Exercise:
Convert the records below, from the line with "line at (294, 51)" up to and including the line with "text at (439, 418)", into a JSON list of strings, one string per line and no blank lines.

Task inputs:
* * * * * * * * *
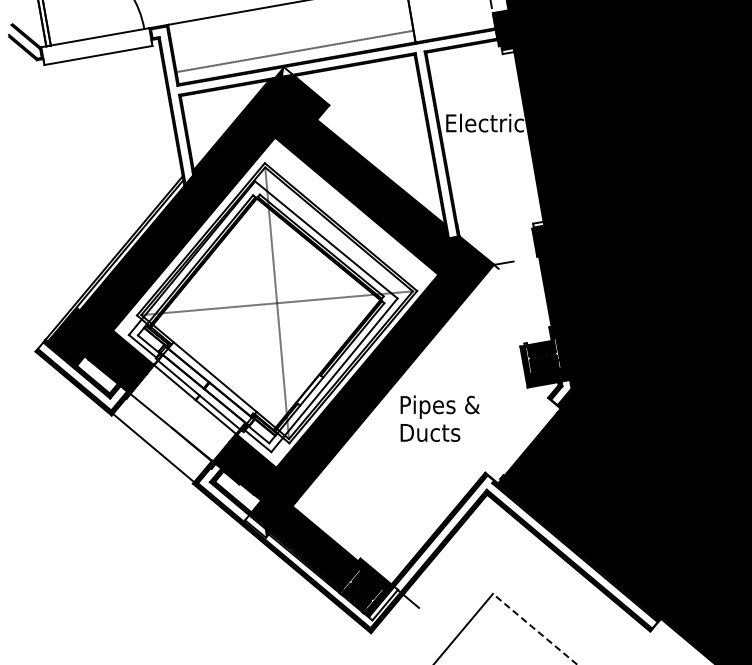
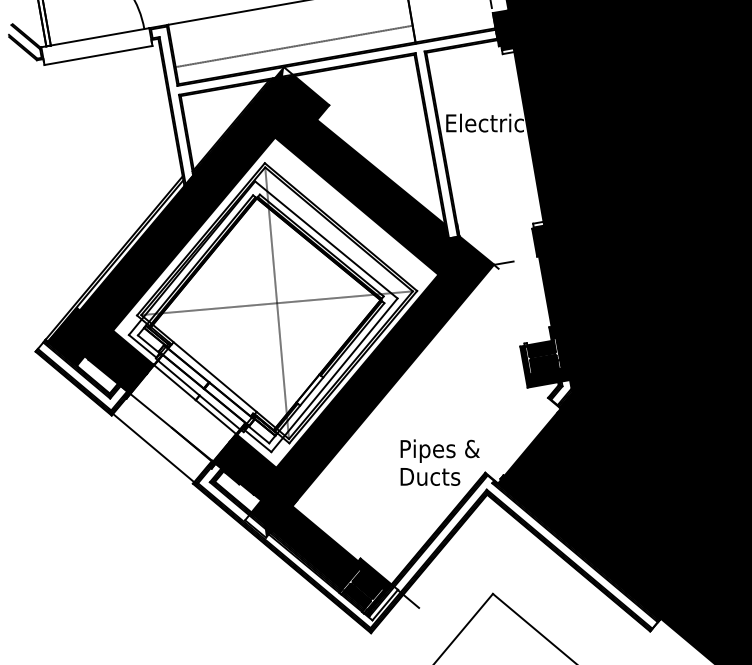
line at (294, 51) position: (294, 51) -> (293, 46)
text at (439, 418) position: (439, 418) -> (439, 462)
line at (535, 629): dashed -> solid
* * * * * * * * *
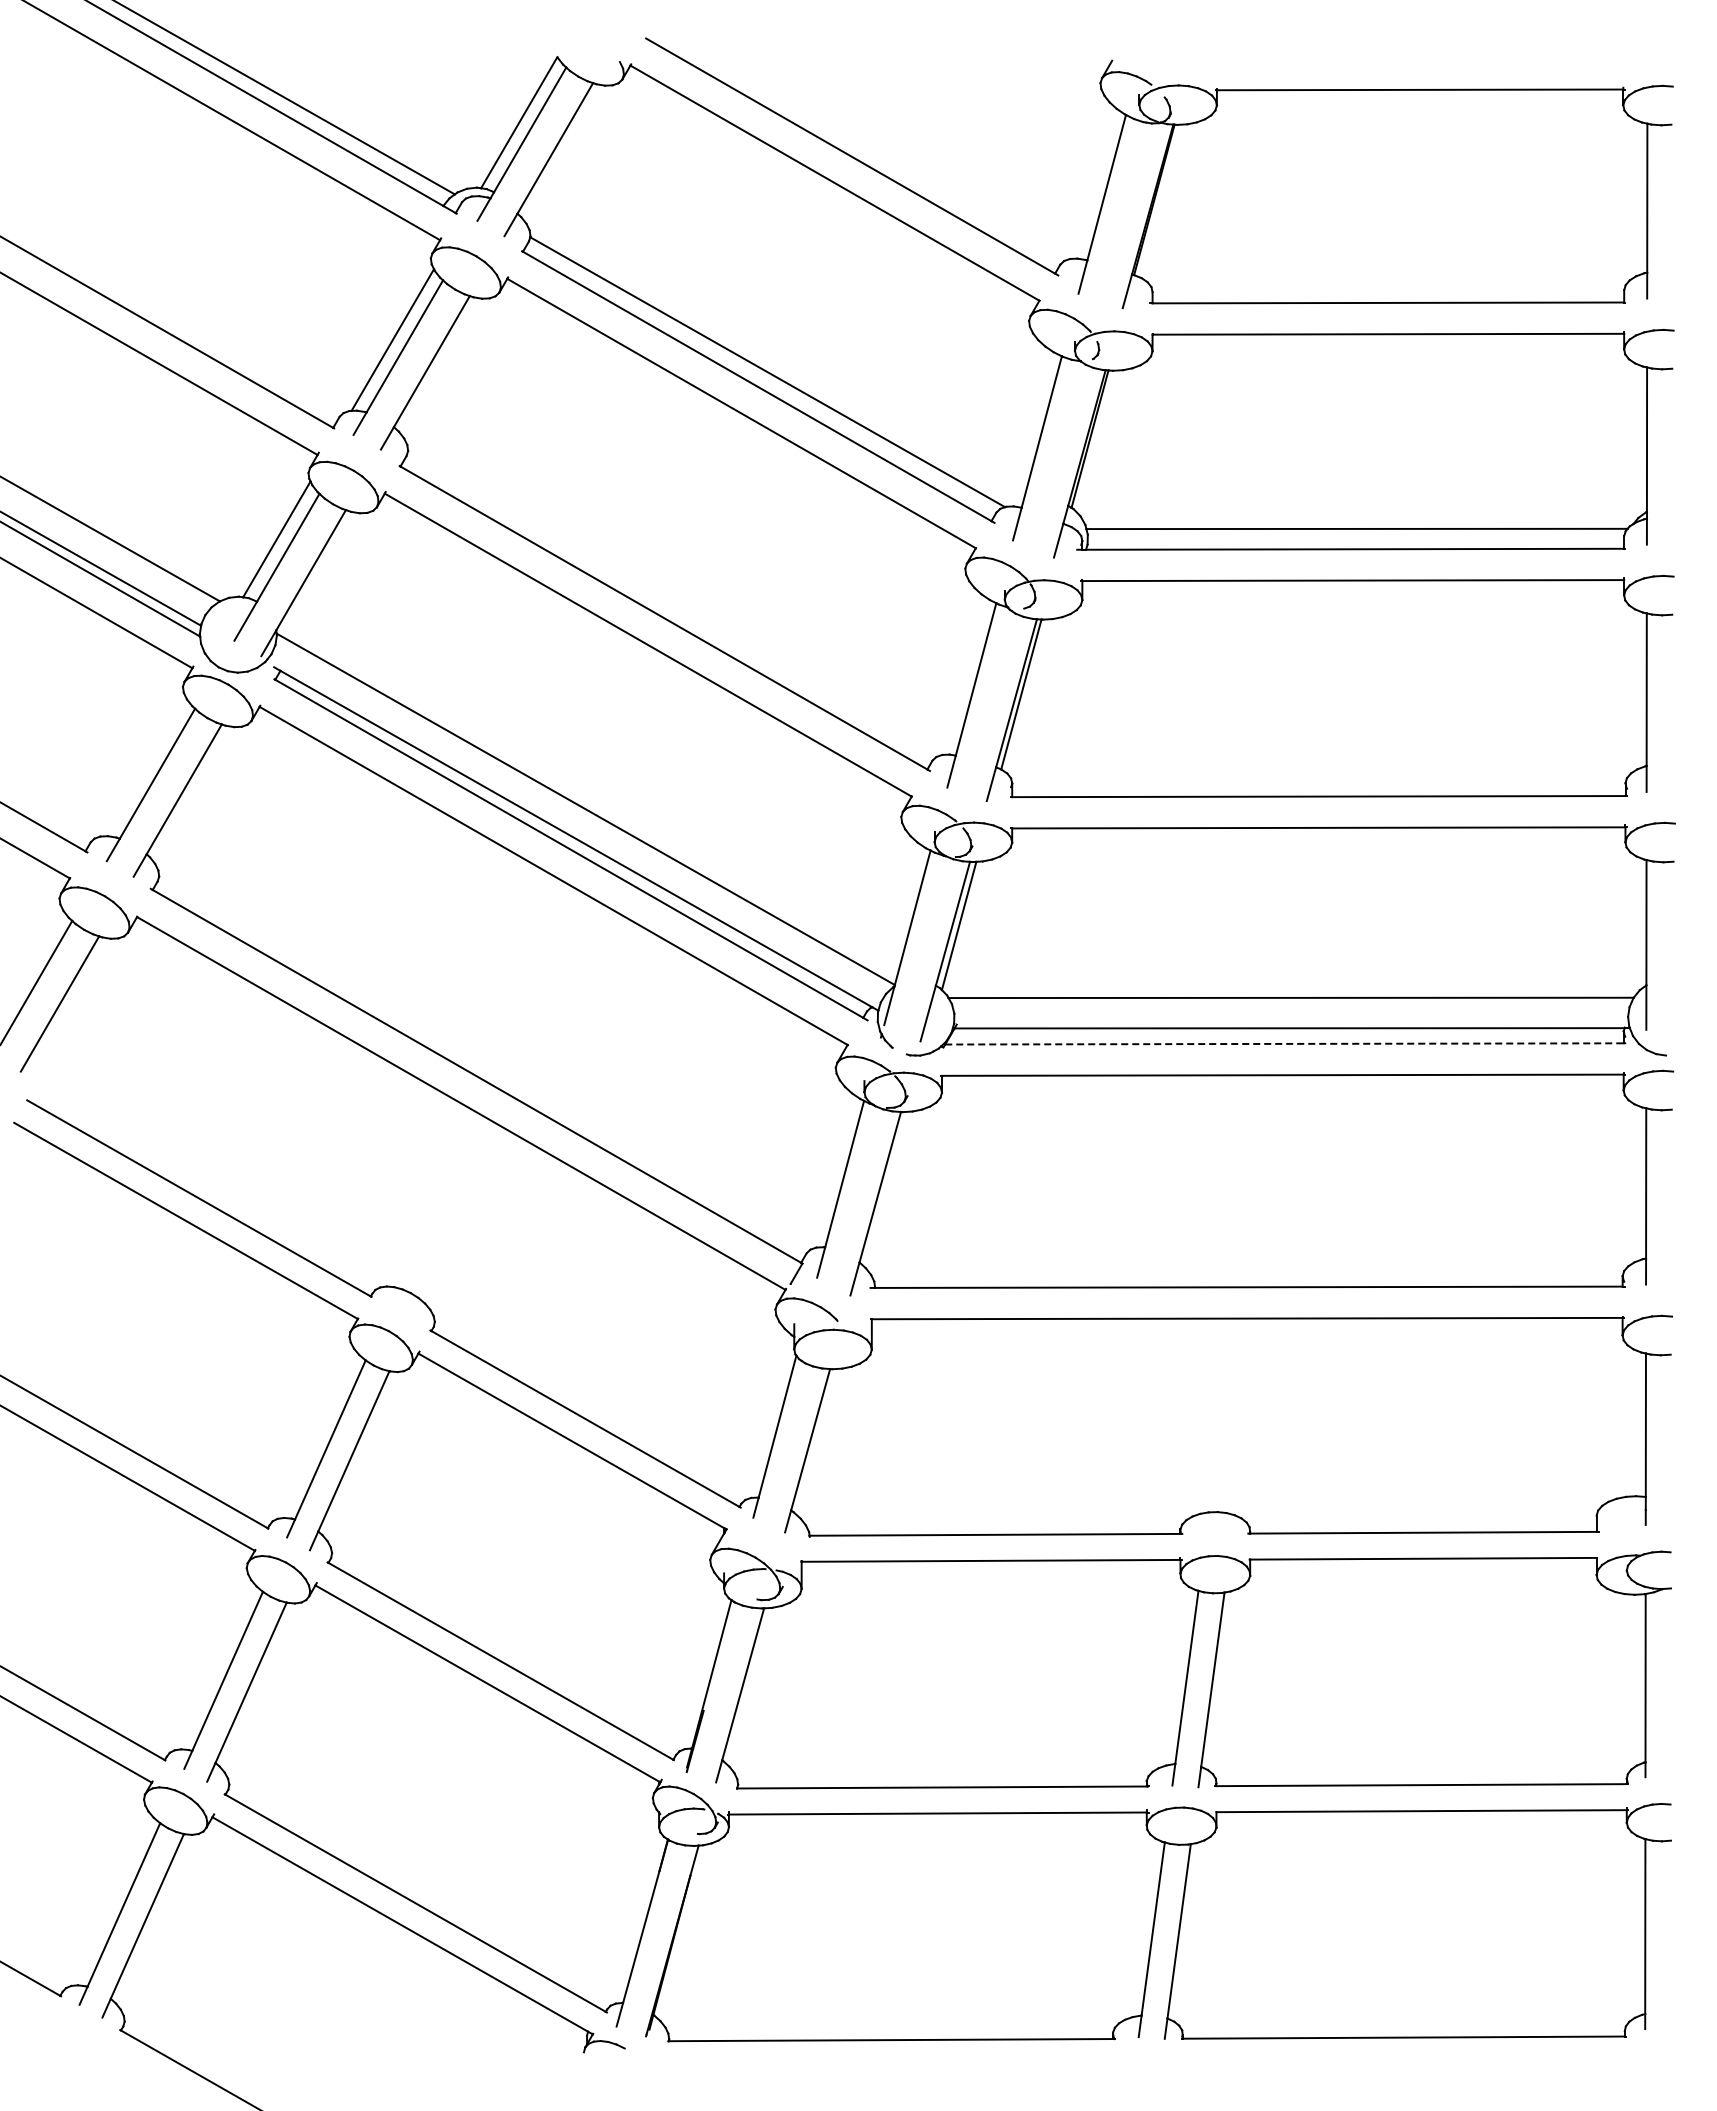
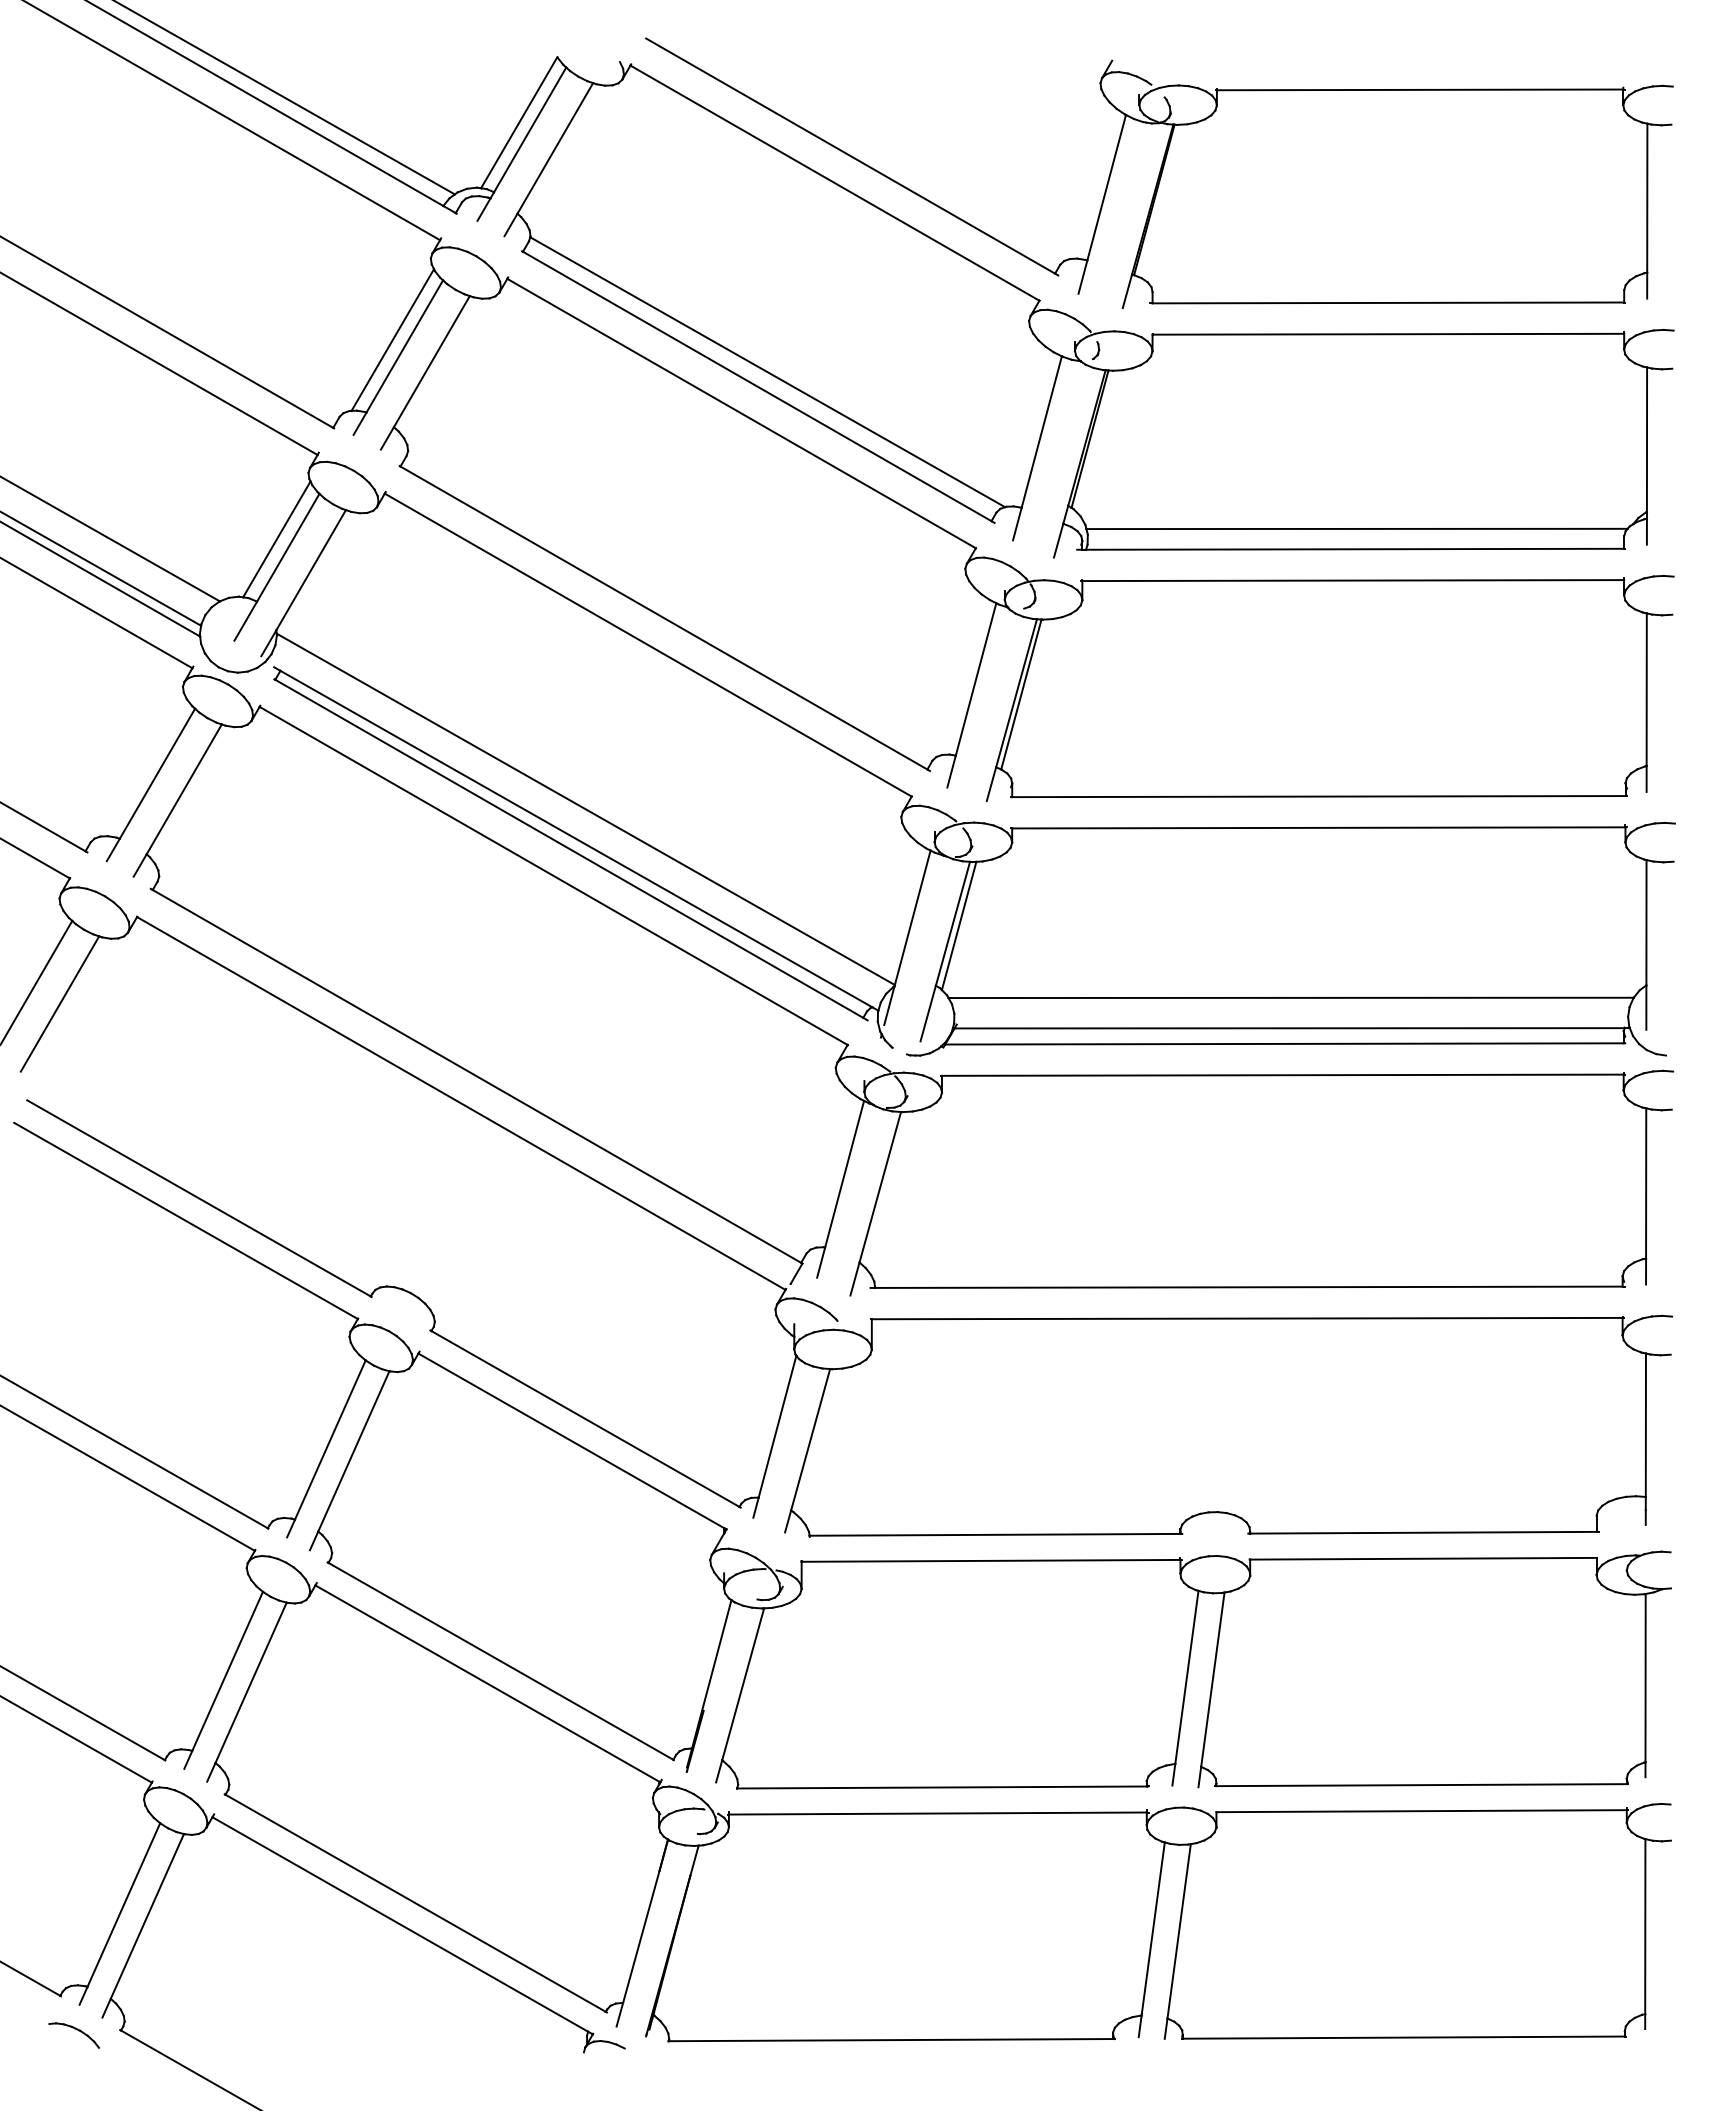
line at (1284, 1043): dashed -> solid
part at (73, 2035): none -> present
* * * * * * * * *
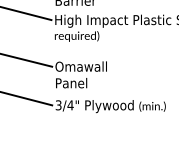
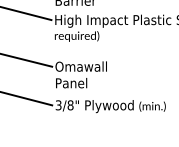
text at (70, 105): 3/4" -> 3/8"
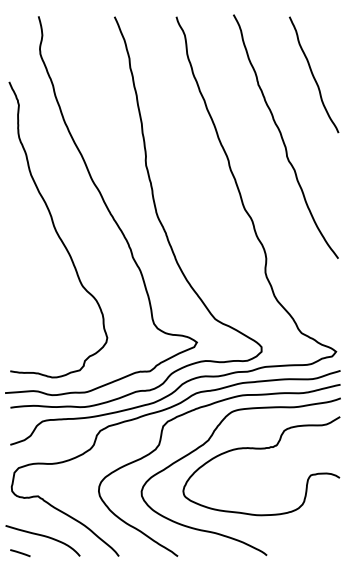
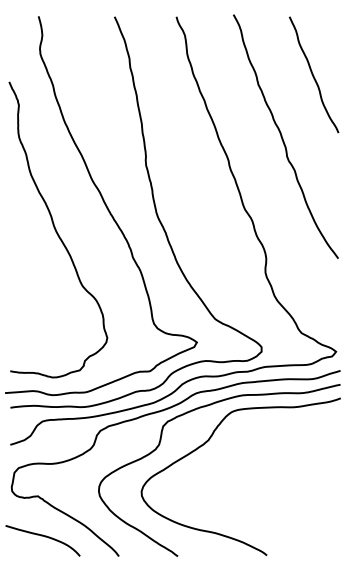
* * * * * * * * *
Solution below:
[
  "line at (294, 51) position: (294, 51) -> (293, 46)",
  "text at (439, 418) position: (439, 418) -> (439, 462)"
]